Since 1994, the ICD-10 has been in use, and is perhaps the most radical change between versions of the manual yet. Like the previous version, it has a clinically modified version for use in America. The ICD-10 departs from the traditional division between neurosis and psychosis that the ICD-9 recognised. Instead, disorders are arranged in groups by likeness. For example, Cyclothymia is no longer under the category of Personality and Behavioural Disorders, it is now in Mood (Affective) Disorders, reflecting our current understanding of the disorder. In the ICD-10, the WHO attribute the greater detail relating to Behavioural Syndromes and Mental Disorders Associated with Physiological Dysfunction and Hormonal Changes to the increasing use of liaison psychiatry. Mental and Behavioural Disorders relating to substance use are rearranged, now detailing both the substance used and what characterises the coexisting syndrome. Schizophrenia, Schizotypal, and Delusional Disorders have been expanded to include Undifferentiated Schizophrenia, Post-Schizophrenic Depression, and Schizotypal Disorder. A new subcategory of Disorders of Adult Personality and Behaviour is in the ICD-10; it concerns exaggeration or total fabrication of symptoms, either psychological or physical. Developmental Disorders, such as Autism, are classified as Pervasive Developmental Disorders in the ICD-10 whereas the previous manual saw them labelled as Psychoses.
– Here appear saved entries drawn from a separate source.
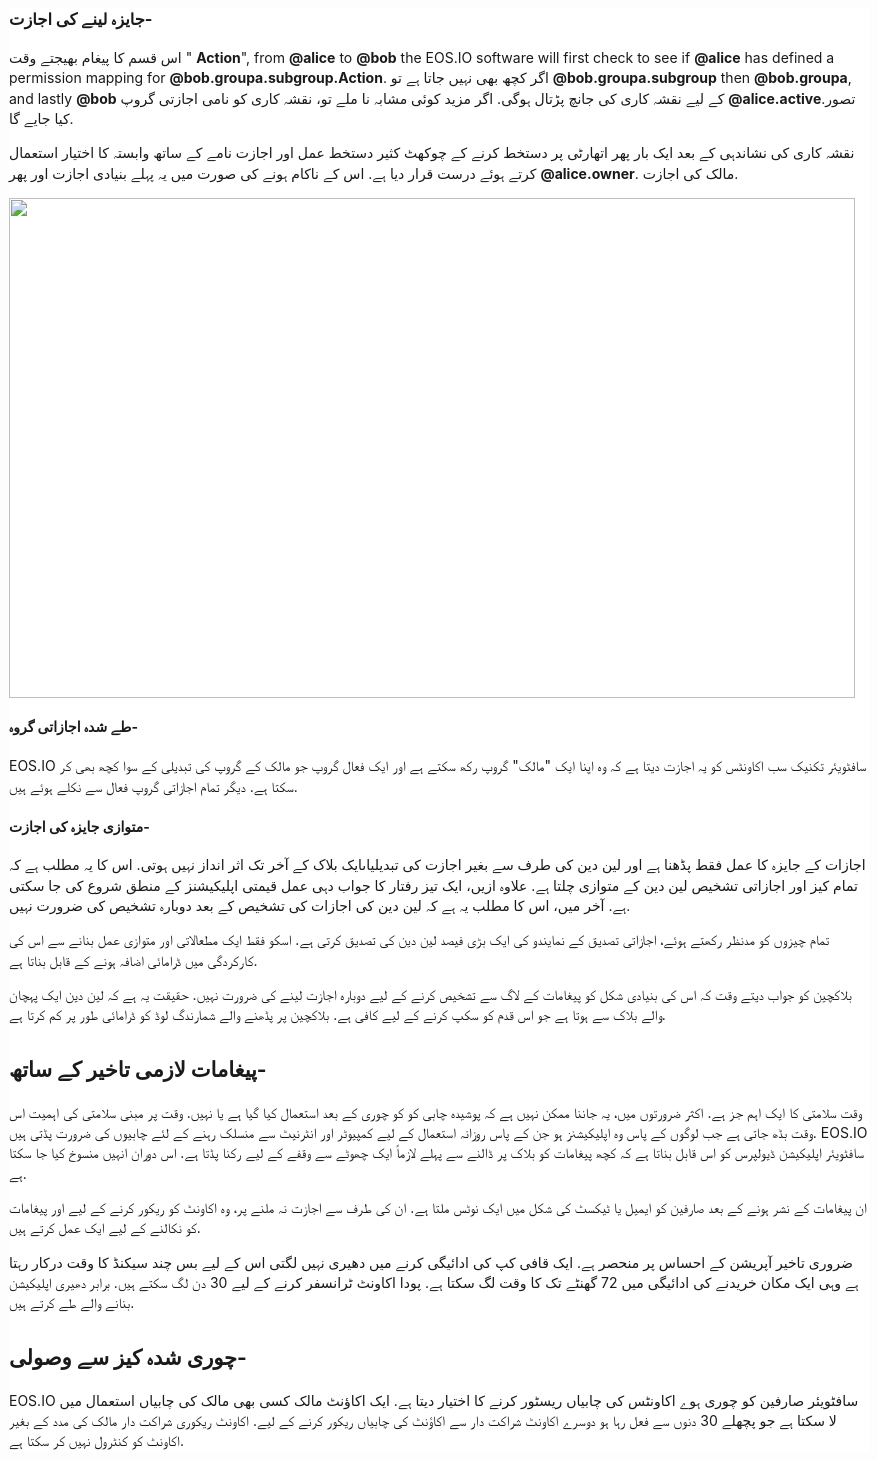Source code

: ### جایزہ لینے کی اجازت-

اس قسم کا پیغام بھیجتے وقت " **Action**", from **@alice** to **@bob** the EOS.IO software will first check to see if **@alice** has defined a permission mapping for **@bob.groupa.subgroup.Action**. اگر کچھ بھی نہیں جاتا ہے تو **@bob.groupa.subgroup** then **@bob.groupa**, and lastly **@bob** کے لیے نقشہ کاری کی جانچ پڑتال ہوگی. اگر مزید کوئی مشابہ نا ملے تو، نقشہ کاری کو نامی اجازتی گروپ **@alice.active**.تصور کیا جایے گا.

نقشہ کاری کی نشاندہی کے بعد ایک بار پھر اتھارٹی پر دستخط کرنے کے چوکھٹ کثیر دستخط عمل اور اجازت نامے کے ساتھ وابستہ کا اختیار استعمال کرتے ہوئے درست قرار دیا ہے. اس کے ناکام ہونے کی صورت میں یہ پہلے بنیادی اجازت اور پھر **@alice.owner**. مالک کی اجازت.

<img align="center" src="http://eos.io/wpimg/diagram2grayscale2.jpg" width="845.85px" height="500px" />

#### طے شدہ اجازاتی گروہ-

EOS.IO سافٹویئر تکنیک سب اکاونٹس کو یہ اجازت دیتا ہے کہ وہ اپنا ایک "مالک" گروپ رکھ سکتے ہے اور ایک فعال گروپ جو مالک کے گروپ کی تبدیلی کے سوا کچھ بھی کر سکتا ہے. دیگر تمام اجازاتی گروپ فعال سے نکلے ہوئے ہیں.

#### متوازی جایزہ کی اجازت-

اجازات کے جایزہ کا عمل فقط پڈھنا ہے اور لین دین کی طرف سے بغیر اجازت کی تبدیلیاںایک بلاک کے آخر تک اثر انداز نہیں ہوتی. اس کا یہ مطلب ہے کہ تمام کیز اور اجازاتی تشخیص لین دین کے متوازی چلتا ہے. علاوہ ازیں، ایک تیز رفتار کا جواب دہی عمل قیمتی اپلیکیشنز کے منطق شروع کی جا سکتی ہے. آخر میں، اس کا مطلب یہ ہے کہ لین دین کی اجازات کی تشخیص کے بعد دوبارہ تشخیص کی ضرورت نہیں.

تمام چیزوں کو مدنظر رکھتے ہوئے، اجازاتی تصدیق کے نمایندو کی ایک بڑی فیصد لین دین کی تصدیق کرتی ہے. اسکو فقط ایک مطعالاتی اور متوازی عمل بنانے سے اس کی کارکردگی میں ڈرامائی اضافہ ہونے کے قابل بناتا ہے.

بلاکچین کو جواب دیتے وقت کہ اس کی بنیادی شکل کو پیغامات کے لاگ سے تشخیص کرنے کے لیے دوبارہ اجازت لینے کی ضرورت نہیں. حقیقت یہ ہے کہ لین دین ایک پہچان والے بلاک سے ہوتا ہے جو اس قدم کو سکپ کرنے کے لیے کافی ہے. بلاکچین پر پڈھنے والے شمارندگ لوڈ کو ڈرامائی طور پر کم کرتا ہے.

## پیغامات لازمی تاخیر کے ساتھ-

وقت سلامتی کا ایک اہم جز ہے. اکثر ضرورتوں میں، یہ جاننا ممکن نہیں ہے کہ پوشیدہ چابی کو کو چوری کے بعد استعمال کیا گیا ہے یا نہیں. وقت پر مبنی سلامتی کی اہمیت اس وقت بڈھ جاتی ہے جب لوگوں کے پاس وہ اپلیکیشنز ہو جن کے پاس روزانہ استعمال کے لیے کمپیوٹر اور انٹرنیٹ سے منسلک رہنے کے لئے چابیوں کی ضرورت پڈتی ہیں. EOS.IO سافٹویئر اپلیکیشن ڈیولپرس کو اس قابل بناتا ہے کہ کچھ پیغامات کو بلاک پر ڈالنے سے پہلے لازماً ایک چھوٹے سے وقفے کے لیے رکنا پڈتا ہے. اس دوران انہیں منسوخ کیا جا سکتا ہے.

ان پیغامات کے نشر ہونے کے بعد صارفین کو ایمیل یا ٹیکسٹ کی شکل میں ایک نوٹس ملتا ہے. ان کی طرف سے اجازت نہ ملنے پر، وہ اکاونٹ کو ریکور کرنے کے لیے اور پیغامات کو نکالنے کے لیے ایک عمل کرتے ہیں.

ضروری تاخیر آپریشن کے احساس پر منحصر ہے. ایک قافی کپ کی ادائیگی کرنے میں دھیری نہیں لگتی اس کے لیے بس چند سیکنڈ کا وقت درکار رہتا ہے وہی ایک مکان خریدنے کی ادائیگی میں 72 گھنٹے تک کا وقت لگ سکتا ہے. پودا اکاونٹ ٹرانسفر کرنے کے لیے 30 دن لگ سکتے ہیں. برابر دھیری اپلیکیشن بنانے والے طے کرتے ہیں.

## چوری شدہ کیز سے وصولی-

EOS.IO سافٹویئر صارفین کو چوری ہوے اکاونٹس کی چابیاں ریسٹور کرنے کا اختیار دیتا ہے. ایک اکاؤنٹ مالک کسی بھی مالک کی چابیاں استعمال میں لا سکتا ہے جو پچھلے 30 دنوں سے فعل رہا ہو دوسرے اکاونٹ شراکت دار سے اکاؤنٹ کی چابیاں ریکور کرنے کے لیے. اکاونٹ ریکوری شراکت دار مالک کی مدد کے بغیر اکاونٹ کو کنٹرول نہیں کر سکتا ہے.
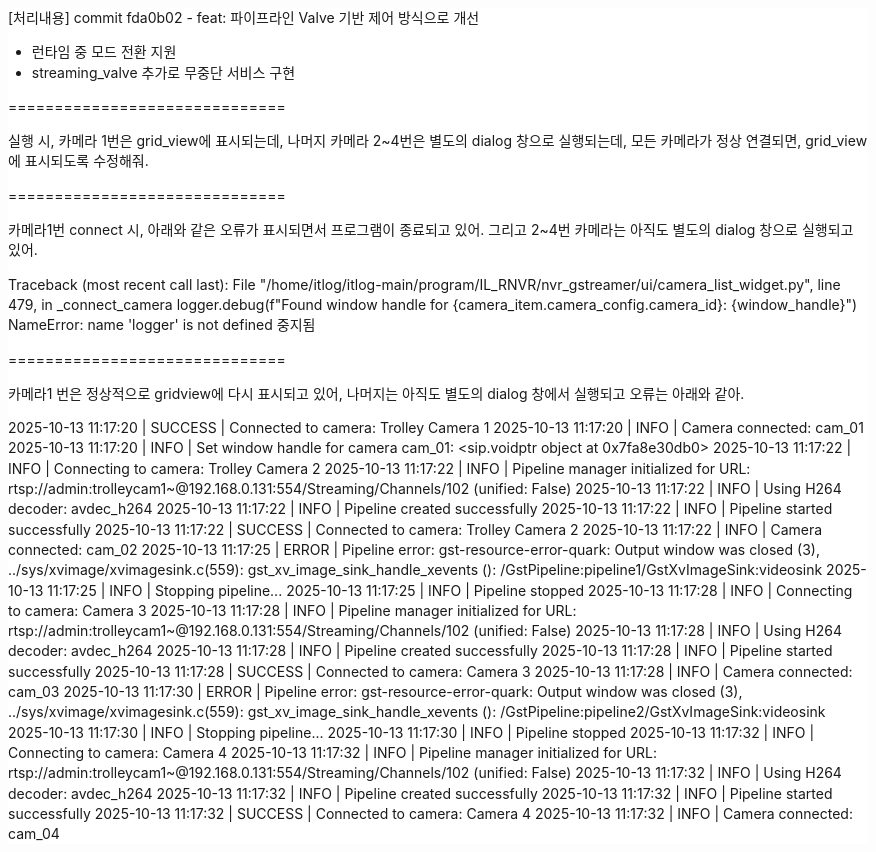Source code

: [처리내용]
commit fda0b02 - feat: 파이프라인 Valve 기반 제어 방식으로 개선
- 런타임 중 모드 전환 지원
- streaming_valve 추가로 무중단 서비스 구현

==============================

실행 시, 카메라 1번은 grid_view에 표시되는데, 나머지 카메라 2~4번은 별도의 dialog 창으로 실행되는데,
모든 카메라가 정상 연결되면, grid_view에 표시되도록 수정해줘.

==============================

카메라1번 connect 시, 아래와 같은 오류가 표시되면서 프로그램이 종료되고 있어.
그리고 2~4번 카메라는 아직도 별도의  dialog 창으로 실행되고 있어.

Traceback (most recent call last):
  File "/home/itlog/itlog-main/program/IL_RNVR/nvr_gstreamer/ui/camera_list_widget.py", line 479, in _connect_camera
    logger.debug(f"Found window handle for {camera_item.camera_config.camera_id}: {window_handle}")
NameError: name 'logger' is not defined
중지됨

==============================

카메라1 번은 정상적으로 gridview에 다시 표시되고 있어,
나머지는 아직도 별도의 dialog 창에서 실행되고 오류는 아래와 같아.

2025-10-13 11:17:20 | SUCCESS  | Connected to camera: Trolley Camera 1
2025-10-13 11:17:20 | INFO     | Camera connected: cam_01
2025-10-13 11:17:20 | INFO     | Set window handle for camera cam_01: <sip.voidptr object at 0x7fa8e30db0>
2025-10-13 11:17:22 | INFO     | Connecting to camera: Trolley Camera 2
2025-10-13 11:17:22 | INFO     | Pipeline manager initialized for URL: rtsp://admin:trolleycam1~@192.168.0.131:554/Streaming/Channels/102 (unified: False)
2025-10-13 11:17:22 | INFO     | Using H264 decoder: avdec_h264
2025-10-13 11:17:22 | INFO     | Pipeline created successfully
2025-10-13 11:17:22 | INFO     | Pipeline started successfully
2025-10-13 11:17:22 | SUCCESS  | Connected to camera: Trolley Camera 2
2025-10-13 11:17:22 | INFO     | Camera connected: cam_02
2025-10-13 11:17:25 | ERROR    | Pipeline error: gst-resource-error-quark: Output window was closed (3), ../sys/xvimage/xvimagesink.c(559): gst_xv_image_sink_handle_xevents (): /GstPipeline:pipeline1/GstXvImageSink:videosink
2025-10-13 11:17:25 | INFO     | Stopping pipeline...
2025-10-13 11:17:25 | INFO     | Pipeline stopped
2025-10-13 11:17:28 | INFO     | Connecting to camera: Camera 3
2025-10-13 11:17:28 | INFO     | Pipeline manager initialized for URL: rtsp://admin:trolleycam1~@192.168.0.131:554/Streaming/Channels/102 (unified: False)
2025-10-13 11:17:28 | INFO     | Using H264 decoder: avdec_h264
2025-10-13 11:17:28 | INFO     | Pipeline created successfully
2025-10-13 11:17:28 | INFO     | Pipeline started successfully
2025-10-13 11:17:28 | SUCCESS  | Connected to camera: Camera 3
2025-10-13 11:17:28 | INFO     | Camera connected: cam_03
2025-10-13 11:17:30 | ERROR    | Pipeline error: gst-resource-error-quark: Output window was closed (3), ../sys/xvimage/xvimagesink.c(559): gst_xv_image_sink_handle_xevents (): /GstPipeline:pipeline2/GstXvImageSink:videosink
2025-10-13 11:17:30 | INFO     | Stopping pipeline...
2025-10-13 11:17:30 | INFO     | Pipeline stopped
2025-10-13 11:17:32 | INFO     | Connecting to camera: Camera 4
2025-10-13 11:17:32 | INFO     | Pipeline manager initialized for URL: rtsp://admin:trolleycam1~@192.168.0.131:554/Streaming/Channels/102 (unified: False)
2025-10-13 11:17:32 | INFO     | Using H264 decoder: avdec_h264
2025-10-13 11:17:32 | INFO     | Pipeline created successfully
2025-10-13 11:17:32 | INFO     | Pipeline started successfully
2025-10-13 11:17:32 | SUCCESS  | Connected to camera: Camera 4
2025-10-13 11:17:32 | INFO     | Camera connected: cam_04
The ICD-11 is set to come into effect in 2022. There are many changes to the latest update, available online, with additional diagnostic codes offering a greater level of specificity. Being transgender will no longer be considered a mental disorder: a change that reflects a contemporary understanding of gender identity. Gaming Disorder will now be a diagnosable condition, with the NHS already commencing specialised treatment for it, as will Attention-Deficit Hyperactivity Disorder (ADHD). What used to be known as "Enduring Personality Change After Catastrophic Event" is going to be reformulated as Complex Post-Traumatic Stress Disorder (CPTSD), and a Prolonged Grief Disorder will be added. Perhaps the biggest shakeup is with regards to Personality Disorders; someone will be diagnosed with a primary personality dysfunction, with a signifier of severity, along with any additional traits. The ICD-11 does not provide operational criteria for disorders, but rather descriptions.

These changes have not all been well-received by both clinicians and psychiatric patients, but that's a discussion for another article.

 

This is the first article in a series about the DSM vs. the ICD: the tensions, politics, & practical applications of understanding mental distress though two 'competing' diagnostic manuals.